Dünkü postta Milan'ın kanatlara dikkat etmesi gerektiğinden zira bu sezon Man Utd.'nin göz alıcı bir futbol oynadığı bütün maçlarda öne çıkan faktörün kanat akınları olduğunu yazmıştım. Nitekim ilk 2 gol sağ kanattan geldi. Milan adına ise Ronaldinho'nun yıldızlaşmasını bekliyordum. Beni haksız çıkarmadı, istekli ve kendine güveni üst düzeydeydi. Zaten 2 golün de yaratıcısı oldu.

Daha önceden hesaba katmadığım, daha doğrusu etkisinin bu denli kuvvetli olacağını tahmin edemediğim ise Rooney faktörüydü. Yalnızca 2 gol atmasından dolayı değil, Man Utd.'ın oyununda üstlendiği çok kritik rolle, geçmişe nazaran biraz yumuşamış görünen Milan savunması arasında ayakta kalarak ama daha da önemlisi takımını ayakta tutarak zaferin mimarı oldu.

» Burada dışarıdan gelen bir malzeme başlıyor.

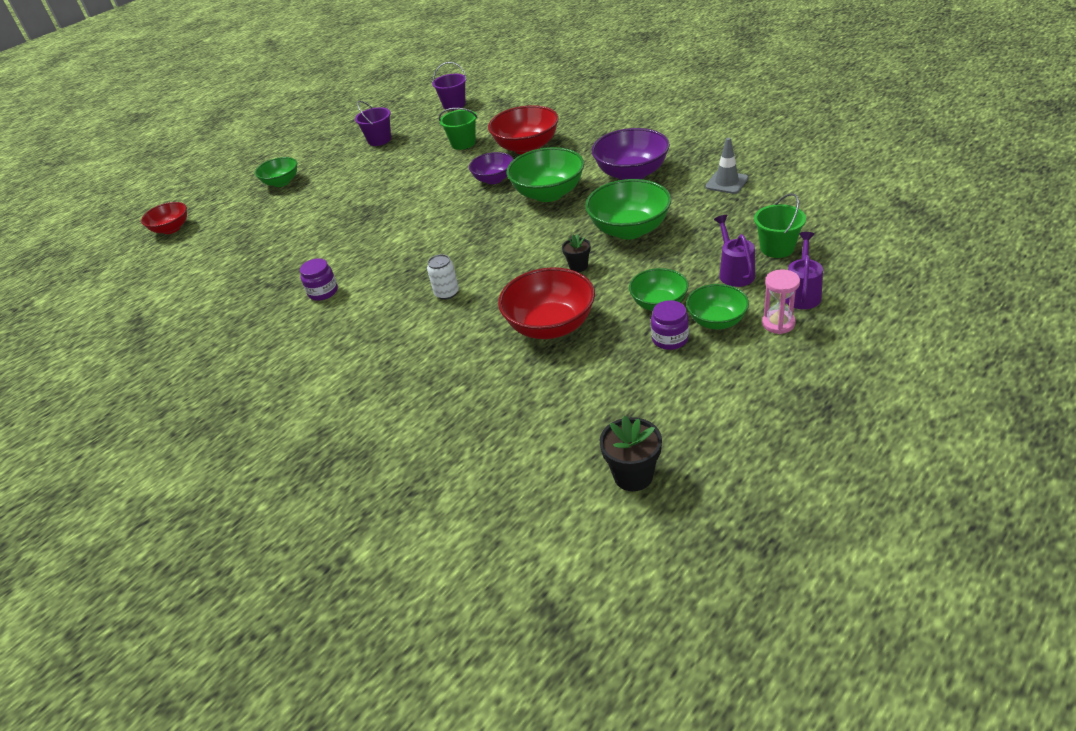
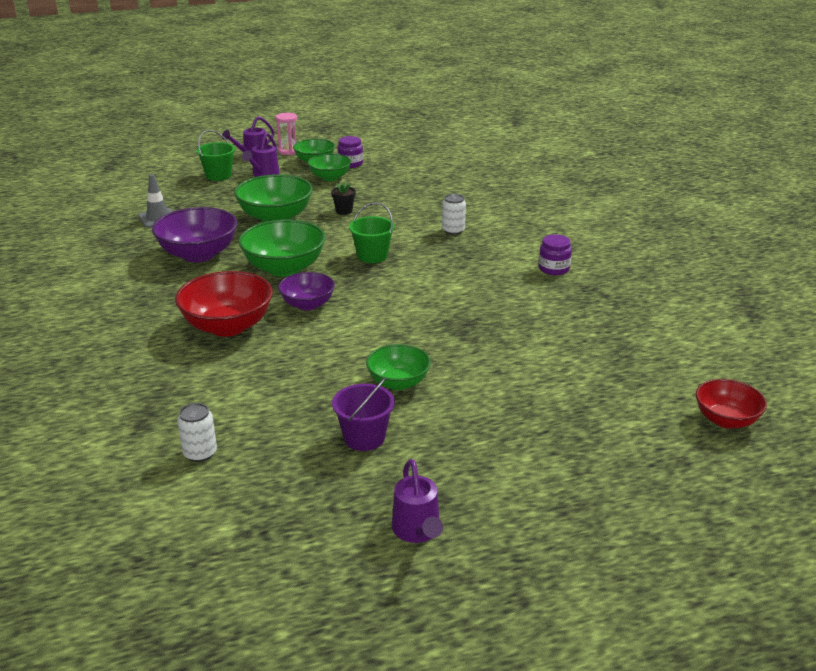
camera: 155 degrees left, 10 degrees down
green bowl [255,157,297,187] -> green bowl moved to [366,344,431,390]
purple bucket [432,62,467,110] -> white can [177,403,217,462]
green bucket [439,108,478,150] -> green bucket moved to [349,202,395,263]
red bowl [498,267,595,339] -> none
black flower pot [600,416,662,491] -> none
none -> purple watering can [392,459,443,543]

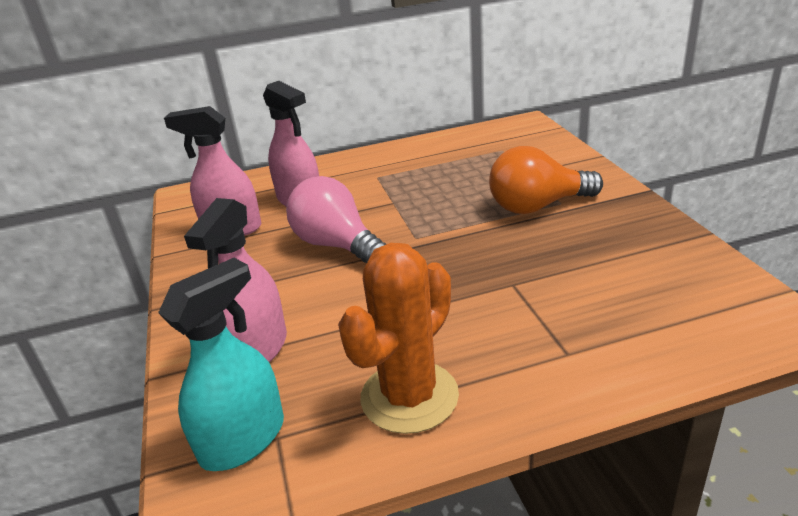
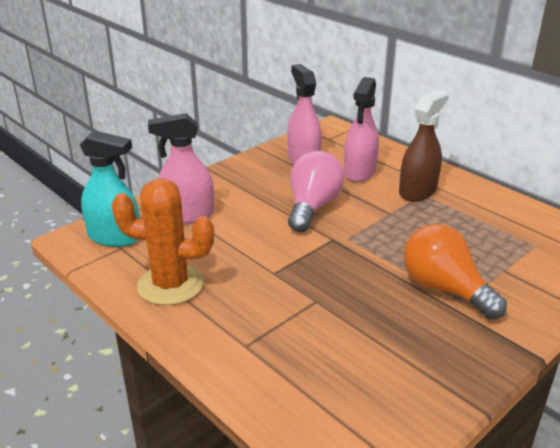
camera: 60 degrees right, 0 degrees up
none -> brown spray bottle [399,90,449,201]

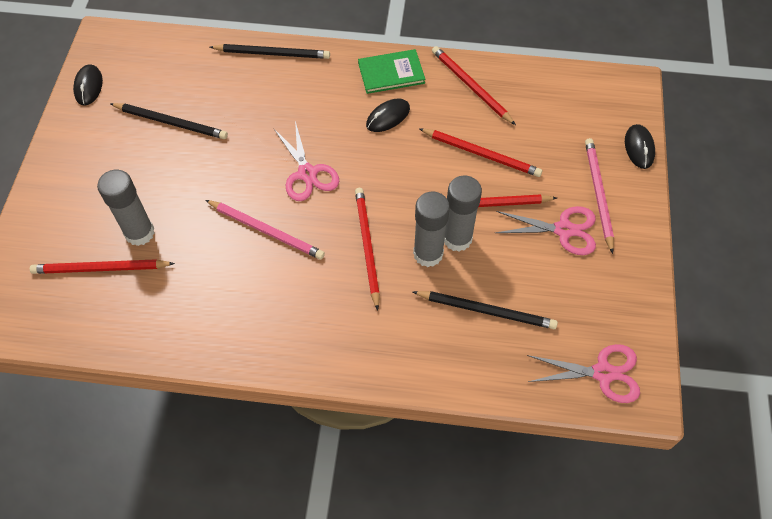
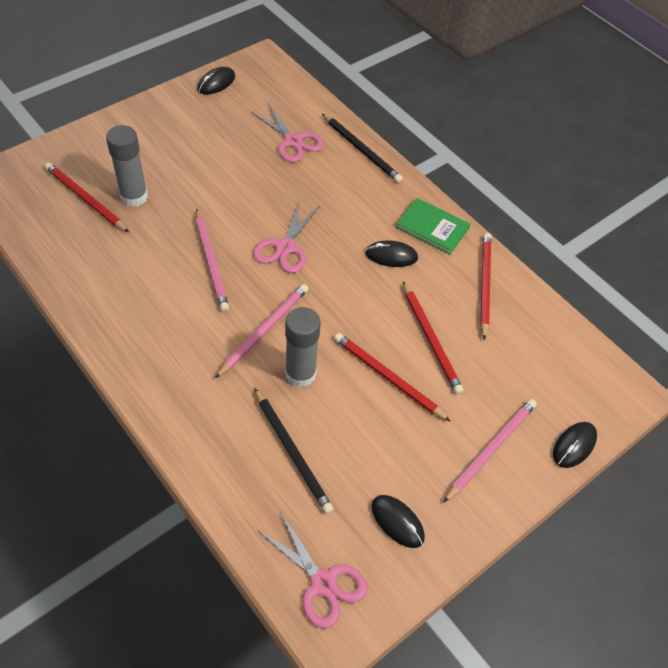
camera: 40 degrees right, 5 degrees down
black pencil [110,103,228,139] -> none
red pencil [355,188,380,311] -> pink pencil [215,284,309,378]
grey glue stick [444,175,482,252] -> none
pink scissors [495,206,596,255] -> pink scissors moved to [251,103,324,162]
none -> black mouse [371,495,425,548]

İlk bakışta iki takımın da dizilişi 4-3-3 gibiydi. Ancak Milan forvetinde sağ kanatta oynayan Pato'nun ne pres yapma ne de geriye gelme alışkanlığı olduğundan, Ronaldinho da oyunun savunma yönünü sevmediğinden orta sahada hep eksik kaldılar. Çünkü Man Utd.'de forvetin kanatlarında yer alan Nani ve Park aslında orta saha oyuncuları gibi oynadılar. Bu durumda da Man Utd.'nin ortasındaki üçlünün etkinliği arttı. Carrick-Scholes-Fletcher istedikleri gibi paslaştılar ve tempoyu ayarladılar. Fletcher ayrıca iki asistle de maça damga vurdu.

Bu tattik tabloda Rooney'nin oynadığı rol daha belirgin biçimde ortaya çıktı. Çünkü hesapta tek kişi olan Man Utd forveti, Milan forvetindeki 3 kişiden daha yıpratıcı oldu. Özellikle rooney'nin geriye de gelerek yaığı driplingler, sürekli hareket halinde olması ve top tutarak takımı hücuma yerleştirmesi, onun bu sezon zirvelerde dolaşan performansına bir yeni başarı halkası daha ekledi.

Bu maç Serie A ile Premier League arasındaki esas farkın sertlik farkı olduğunu da bir kez daha ispatladı. Bu açıdan Inter-Chelsea eşleşmesini de merakla beklediğimi söylemeliyim.